使用データ ▸
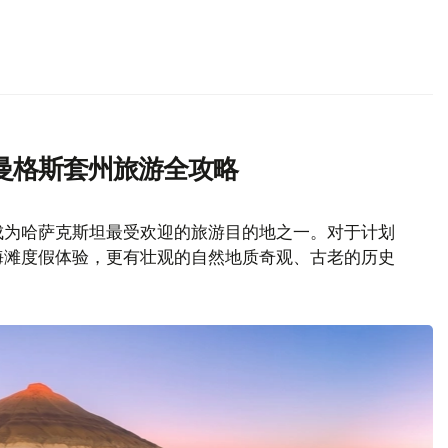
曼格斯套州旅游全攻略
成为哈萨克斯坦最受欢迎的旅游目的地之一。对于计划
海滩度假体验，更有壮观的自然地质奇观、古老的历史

==

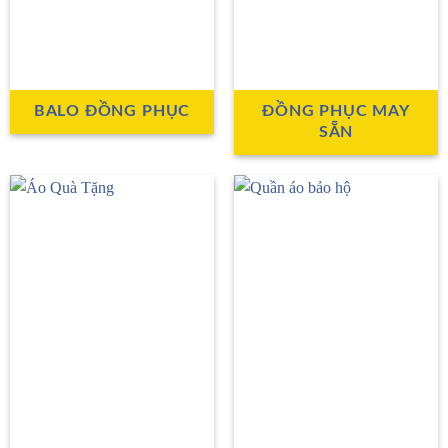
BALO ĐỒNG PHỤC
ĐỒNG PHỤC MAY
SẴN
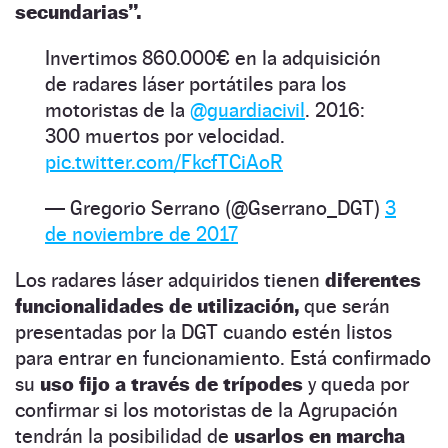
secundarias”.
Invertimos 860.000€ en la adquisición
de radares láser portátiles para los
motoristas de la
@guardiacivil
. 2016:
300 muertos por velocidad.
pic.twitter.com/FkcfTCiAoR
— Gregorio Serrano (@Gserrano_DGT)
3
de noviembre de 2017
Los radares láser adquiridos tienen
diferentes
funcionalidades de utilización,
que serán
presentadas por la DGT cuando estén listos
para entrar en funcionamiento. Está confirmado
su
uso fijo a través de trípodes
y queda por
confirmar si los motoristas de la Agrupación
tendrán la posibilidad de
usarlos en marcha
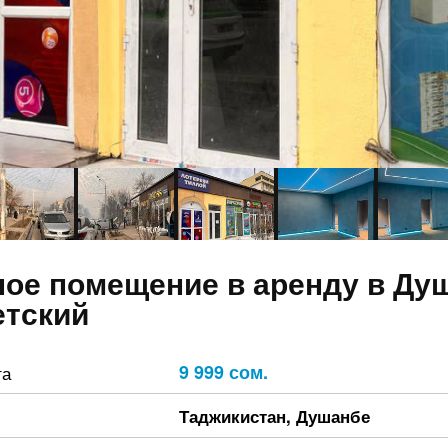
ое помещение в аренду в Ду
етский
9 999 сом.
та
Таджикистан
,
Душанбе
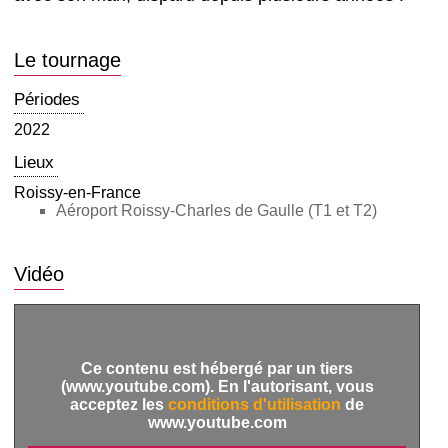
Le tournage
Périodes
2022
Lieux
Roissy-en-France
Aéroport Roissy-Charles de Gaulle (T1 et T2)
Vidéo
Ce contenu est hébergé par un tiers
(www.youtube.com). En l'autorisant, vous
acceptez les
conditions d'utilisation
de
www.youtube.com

依頼 ▸ 上の行から、文字列「youtube」を含む行をすべて選び出してください。大文字と小文字は区別されます。

解答 ▸
(www.youtube.com). En l'autorisant, vous
www.youtube.com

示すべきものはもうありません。